SafeToNet, put at its most simple, is about a safeguarding app. The keyboard uses artificial intelligence to detect and filter risks. Crucially, it encourages young people’s self reflection on the use of language and the impact that this can have on others. And it provides advice and guidance to both children and parents, in real time.
And you then only need to look at the Guidance to Inspectors in relation to Safeguarding under the new Ofsted Framework from September 2019 to recognise the resonance of the approach in school, and the value that it can add:
- action is taken to ensure that children are taught about safeguarding risks, including online risks
- the setting takes effective action to prevent and tackle discriminatory and derogatory language
- as part of the curriculum, children and learners are supported to understand what constitutes a healthy relationship both online and offline, and to recognise risk
- staff, leaders and managers oversee the safe use of electronic and social media by staff and learners and take action immediately if they are concerned about bullying or risky behaviours
And it is of course on the basis of this evidence that…
Inspectors will evaluate... the extent to which the provision is successfully promoting and supporting children’s and learners’ safety… understanding of healthy and unhealthy relationships and how they are supported to keep themselves safe from relevant risks including when using... social media.
But let’s also look beyond Ofsted. Let’s look, as great school leaders, about what really matters now.
Lockdown - and perhaps more accurately - the longer-term uncertainties associated with it for young people have created a ‘void’ in which more anti-social online behaviours can potentially develop. And without the rapid interventions that consistently effective ‘real time’ schooling can provide.
In this hybrid learning environment the welfare challenges facing schools are now at least parallel to those that were initially associated with teaching. The same key staff are having to address real time issues generated in school, as they always have done. But with the additional demand of monitoring and responding to online welfare and safety issues potentially generated by the dual paradigm for learning.

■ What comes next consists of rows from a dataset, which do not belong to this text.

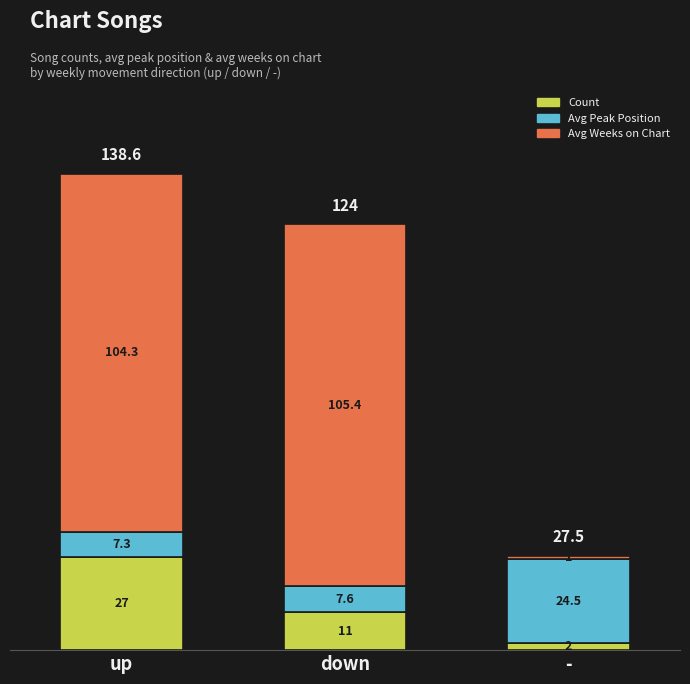

Is it true that Count equals 11.0 at down?

True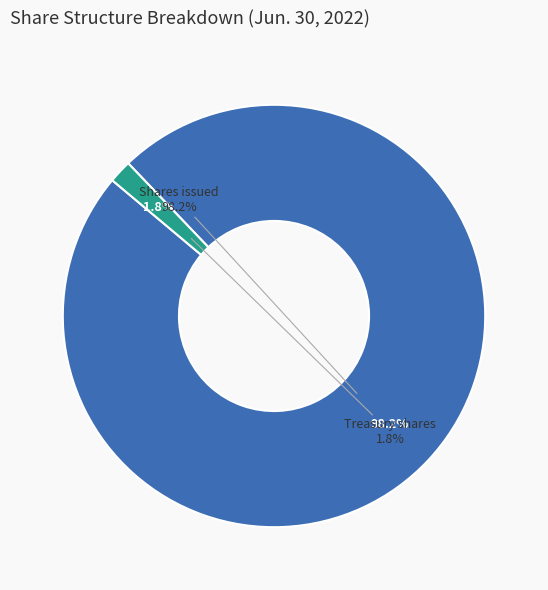

Count the number of slices in the pie.

2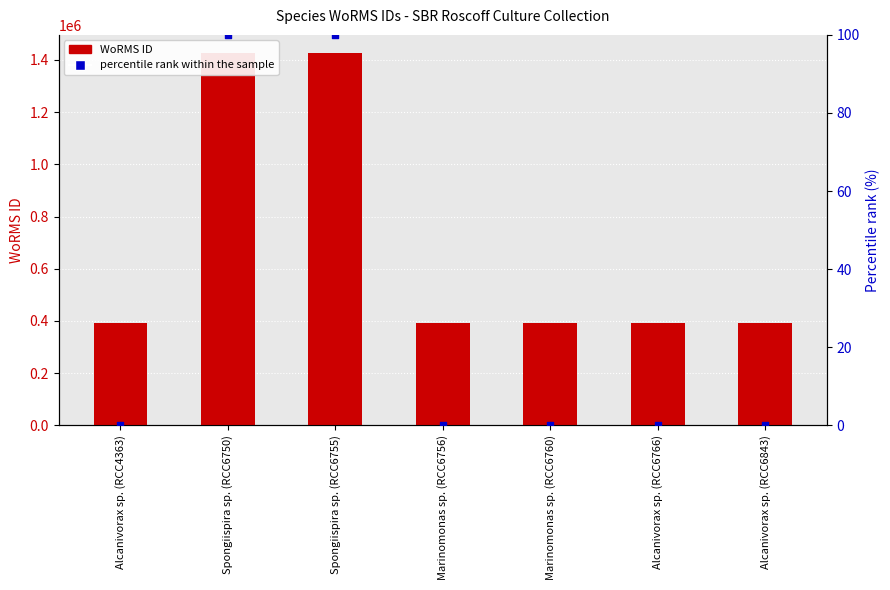

At how many categories does at least one series exceed 830260?

2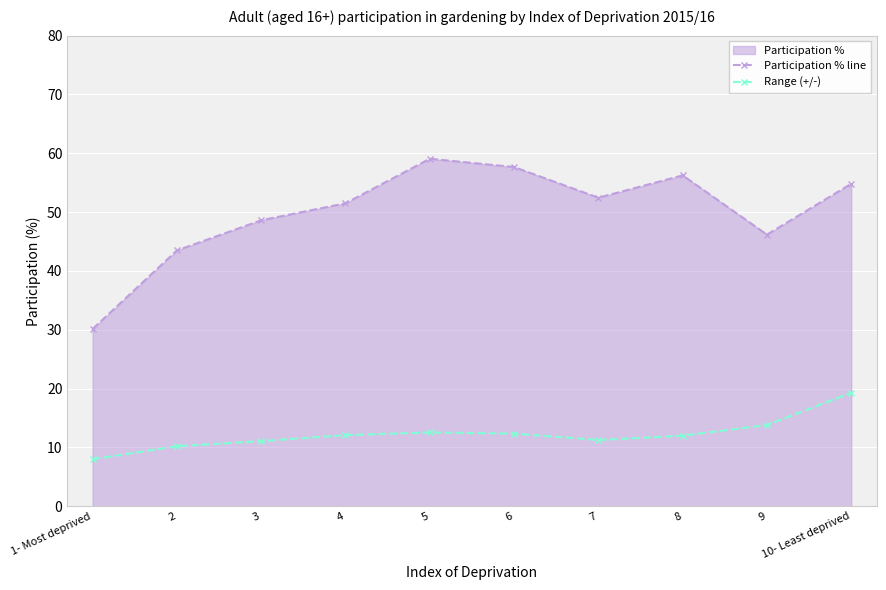

True or false: Participation % line and Range (+/-) intersect in this chart.

False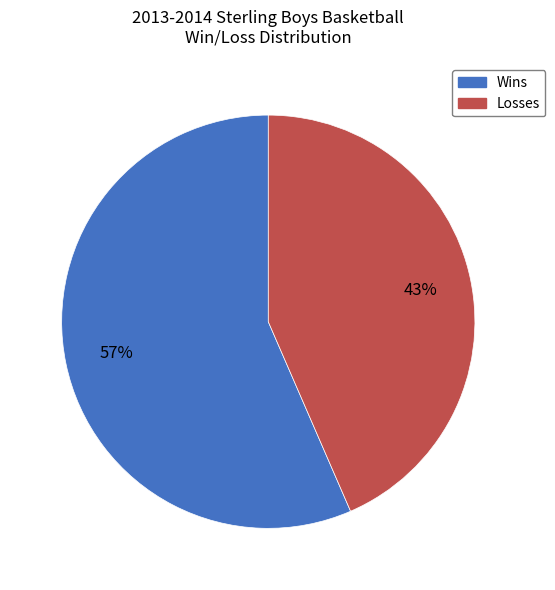

To the nearest percent, what percentage of the pie is Wins?

57%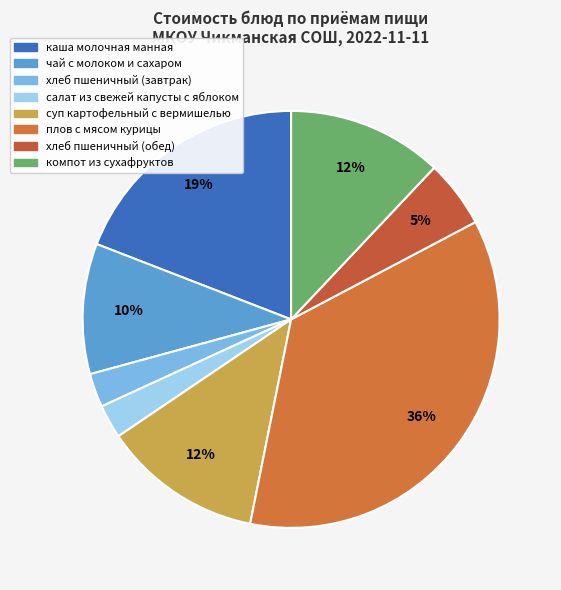

To the nearest percent, what is the difference between the суп картофельный с вермишелью and хлеб пшеничный (обед) slice percentages?

7%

By considering use of the app as a key part of a genuinely holistic approach to safeguarding across their community, school leaders can help to bring parents, children and school together in a shared commitment to challenging the behaviours so starkly evidenced by Everyone’s Invited and potentially amplified by the pandemic. A commitment that brings powerful mutual benefit to all partners. It can…
For Students:
- Keep them safer online whilst respecting their privacy
- Provide real-time advice on cyber-safety topics
- Positively addresses issues of anxiety, low self-esteem and bullying
- Encourage self regulation and de-risk online behaviour
For Parents:
- Provide insights into a young person’s digital world without spying or snooping
- Promote positive and informed dialogue with their child about online safety
- Offer advice and guidance
For the School:
- Support staff in educating students about good online behaviour and respect
- Reduce the time and resource that staff spend on resolving difficult online issues - often ‘imported’ from outside school
It is also as part of this wider range of community benefits, that we are now working in partnership with schools to develop and deliver free of charge:
- CPD for staff
- Online safety webinars for families
- Access to a ‘Digital Champions’ e-peer mentoring programme for students
- Online safety teaching materials and assemblies
If education is indeed, as G.K. Chesterton once observed, ‘the soul of a society as it passes from one generation to another’ let’s work together to ensure that we do our best to reach it.